I always suspected what Radio-Darn has confirmed, that English-language stations purposely distort La Hora Nacional so American listeners will not associate it with their local radio station. I've noticed stations aimed at U.S. listeners, both in English and Spanish, join it late, end it early and don't list it on their website schedules.
Those times I've listened to it, it certainly is a dramatic show. There are flourishes of orchestrated music and what sounds like dramatic re-enactments of scenes from Mexican history. It is a throwback to 1940s radio dramas and documentaries.

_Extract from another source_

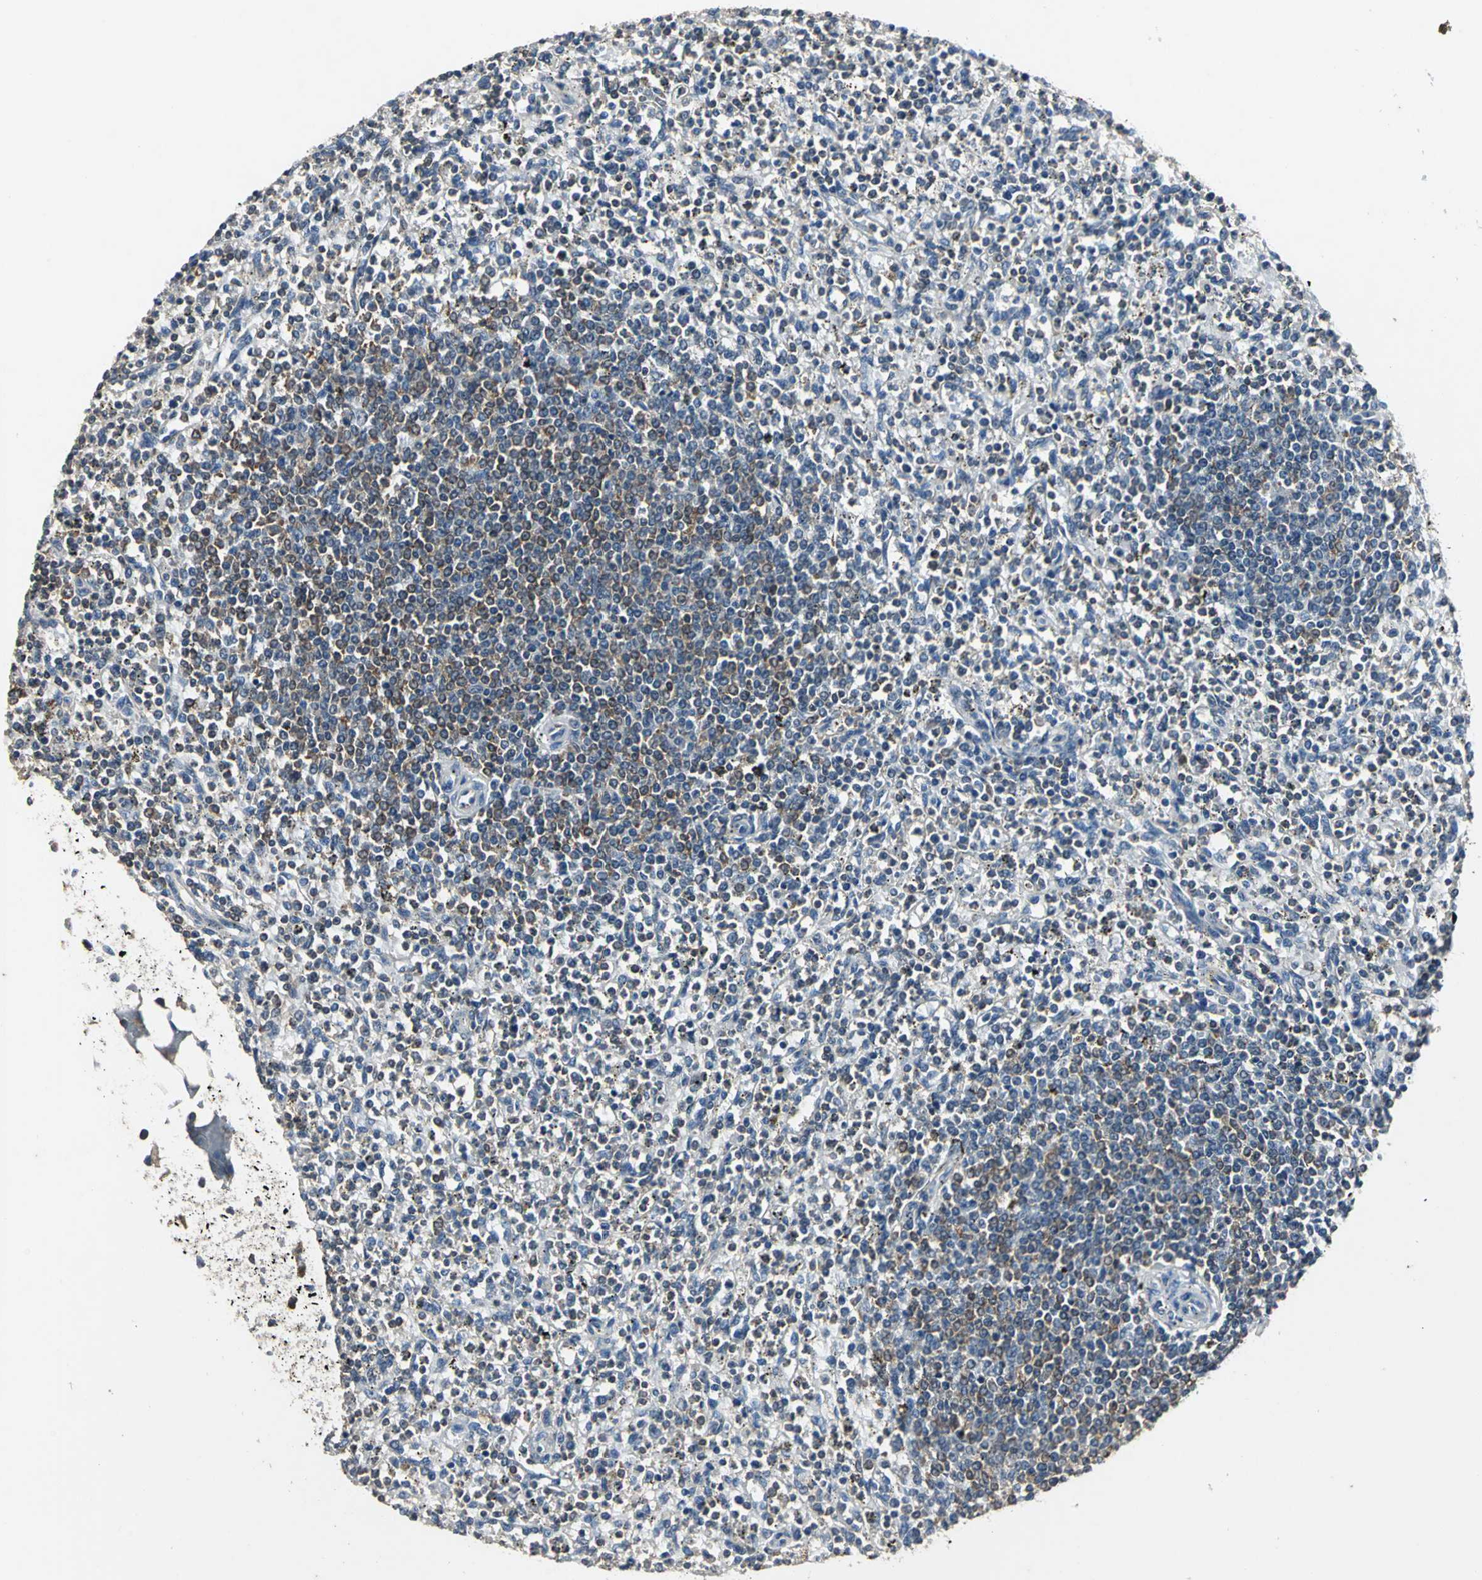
{"staining": {"intensity": "moderate", "quantity": "25%-75%", "location": "cytoplasmic/membranous"}, "tissue": "spleen", "cell_type": "Cells in red pulp", "image_type": "normal", "snomed": [{"axis": "morphology", "description": "Normal tissue, NOS"}, {"axis": "topography", "description": "Spleen"}], "caption": "Immunohistochemical staining of normal spleen demonstrates medium levels of moderate cytoplasmic/membranous expression in approximately 25%-75% of cells in red pulp.", "gene": "IRF3", "patient": {"sex": "male", "age": 72}}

When I used to listen to both XETRA-AM (Top 40) and FM (Modern Rock), both stations found benefits and negatives about being licensed to Mexico, in addition to having to air La Hora. While their U.S. counterparts had to stop the music in morning drive for news and traffic reports, neither station did. The U.S. stations had to do some news and traffic to show the FCC they were serving the public, even after the FCC stopped mandating a certain percentage of the broadcast day be devoted to news and information. The Mighty 690 simply played music with the DJ chatting, doing some contest and playing commercials. Same for 91X. Today I don't know if 91X, Z90, 92.5 or the Spanish-language stations aimed at U.S. listeners do any news in the morning, feeling they should do it to be competitive. But it's purely a programming decision. It's not required as it is on American-licensed stations.
So for Mexican-licensed stations, you don't have to do news or traffic if you don't want to. But you do have to play La Hora Nacional on Sunday nights. And give the legal I.D. in Spanish, is it every 90 minutes? And throw in some Mexican Tourism PSAs as a goodwill gesture.